In any case, the conquest by the internet over human communications has meant the term has somewhat blurred and spread like an inkblot in the wash over the last decade. No longer the preserve of those singing ‘the minute you walked in the joint,’ everyone is a ‘sex worker’ these days from lap dancers and camgirls/boys to your local masseur deciding they need to up the ante and offer ‘happy endings’ from necessity when every other bugger in the block (and masseurs tend to multiply like tribbles…) is offering deep tissue Guatamalan Lunar Stone gluten-free massages with Cranial Sacral Therapy ***  at a rate slightly less hideously overpriced than you.

Anyway, we digress.

Whether the above was posted on the same day Dolphinz2121 contacted us, we cannot say as it is impossible to tell what day anything was posted other than the time, so we can only guess there was some correlation between it and the message we received.

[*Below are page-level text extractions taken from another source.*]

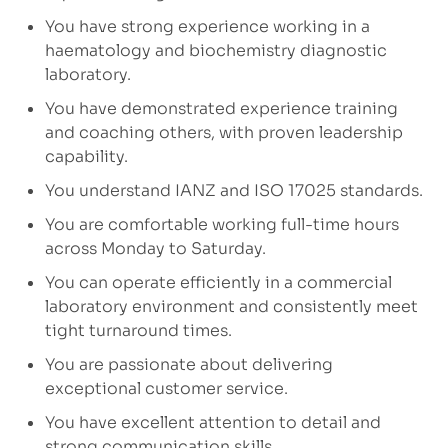
You have strong experience working in a
haematology and biochemistry diagnostic
laboratory.
You have demonstrated experience training
and coaching others, with proven leadership
capability.
You understand IANZ and ISO 17025 standards.
You are comfortable working full-time hours
across Monday to Saturday.
You can operate efficiently in a commercial
laboratory environment and consistently meet
tight turnaround times.
You are passionate about delivering
exceptional customer service.
You have excellent attention to detail and
strong communication skills.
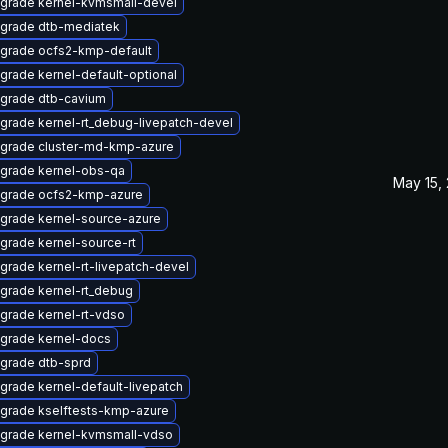
grade kernel-kvmsmall-devel
grade dtb-mediatek
grade ocfs2-kmp-default
grade kernel-default-optional
grade dtb-cavium
grade kernel-rt_debug-livepatch-devel
grade cluster-md-kmp-azure
grade kernel-obs-qa
May 15,
grade ocfs2-kmp-azure
grade kernel-source-azure
grade kernel-source-rt
grade kernel-rt-livepatch-devel
grade kernel-rt_debug
grade kernel-rt-vdso
grade kernel-docs
grade dtb-sprd
grade kernel-default-livepatch
grade kselftests-kmp-azure
grade kernel-kvmsmall-vdso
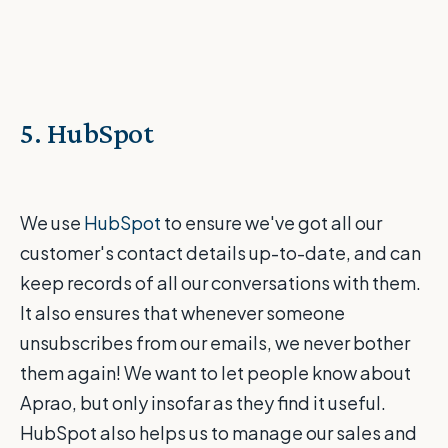
5. HubSpot
We use
HubSpot
to ensure we've got all our
customer's contact details up-to-date, and can
keep records of all our conversations with them.
It also ensures that whenever someone
unsubscribes from our emails, we never bother
them again! We want to let people know about
Aprao, but only insofar as they find it useful.
HubSpot also helps us to manage our sales and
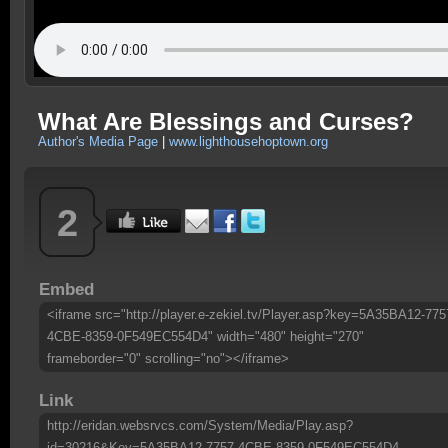
What Are Blessings and Curses?
Author's Media Page
|
www.lighthousehoptown.org
2
Embed
<iframe src="http://player.e-zekiel.tv/Player.asp?key=5A35BA12-775
4CBE-8359-0F549EC554D4" width="480" height="270"
frameborder="0" scrolling="no"></iframe>
Link
http://eridan.websrvcs.com/System/Media/Play.asp?
id=30216&Key=5A35BA12-7757-4CBE-8359-0F549EC554D4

We also now know that she does work in the university library to help pay for her fees (which explains her other jobs entirely – if any of you knew the half of what your average librarian was like, most of them appear to be worse than rabbits. We think it’s something to do with the glue they use in the book bindings…) and that she’s saving up for amongst other things a Grand Tour of the art galleries of Europe.

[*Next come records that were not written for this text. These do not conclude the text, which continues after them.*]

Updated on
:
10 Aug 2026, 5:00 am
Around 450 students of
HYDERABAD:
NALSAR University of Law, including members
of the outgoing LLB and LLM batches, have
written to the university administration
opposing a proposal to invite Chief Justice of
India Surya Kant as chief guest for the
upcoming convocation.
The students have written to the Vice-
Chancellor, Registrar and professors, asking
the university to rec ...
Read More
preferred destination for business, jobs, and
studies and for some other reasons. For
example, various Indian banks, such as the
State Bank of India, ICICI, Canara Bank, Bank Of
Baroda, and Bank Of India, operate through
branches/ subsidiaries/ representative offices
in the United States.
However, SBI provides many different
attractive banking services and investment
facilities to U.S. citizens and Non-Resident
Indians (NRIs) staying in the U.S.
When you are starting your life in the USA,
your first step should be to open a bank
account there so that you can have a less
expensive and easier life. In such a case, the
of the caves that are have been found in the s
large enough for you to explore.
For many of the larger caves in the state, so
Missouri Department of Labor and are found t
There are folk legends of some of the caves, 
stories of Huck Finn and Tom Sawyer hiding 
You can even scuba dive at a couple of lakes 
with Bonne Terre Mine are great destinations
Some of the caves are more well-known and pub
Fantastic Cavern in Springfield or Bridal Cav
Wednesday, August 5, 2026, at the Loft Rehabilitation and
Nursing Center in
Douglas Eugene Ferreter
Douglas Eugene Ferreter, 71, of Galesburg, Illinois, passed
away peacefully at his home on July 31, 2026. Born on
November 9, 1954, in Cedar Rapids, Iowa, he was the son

$10k in six months? Hmmm, we make that as £7400 in real money.

So that’s going to require seventy four handjobs; or thirty five deep tissue Guatamalan Lunar Stone gluten-free massages with Cranial Sacral Therapy and a Happy Ending; or thirty deep tissue Guatamalan Lunar Stone gluten-free massages with Cranial Sacral Therapy, a Happy Ending and a Happy Meal; or easiest of all rent a flat in London for a month, get yourself a ridiculous plastic leather dominatrix outfit from Harmony that will make you look like a cross between Catwoman and Foofa, and it will only require servicing eight Tory MPs (with plenty of ‘yoooou pathetic snivelling little man!’ – or woman, if the stories one of us heard about a certain MP are anything to go by…) to hit your target.

Here to help!

 

Anyway, nice to see you back. At least we hope it is…

*** Guardianistas – those who treat that paper like it is the word of Almighty God himself/herself/itself/oh shit, now we’re doing the pronoun crap! – are the biggest hypocrites on the planet who pat themselves on the back for reading a newspaper not funded by adverts from the big corporations… but instead massively subsidised by ‘grants’ from charitable foundations set up by the Rockafellars, the Gates and other members of the ‘Good Club’ (look it up!), not to mention ‘legal’ tax evasion schemes they routinely crucify everyone else for. Ho hum…)

*** Cranial Sacral Therapy: a fancy term for scratching someone head like they’re a bloody cat, except you aren’t calling them your little kitty witty woo at the same time (unless they pay extra…) and hoping they’re an ASMRtic so they’re tripping out of their mind and will give them a massive tip whilst they still have the tinglies.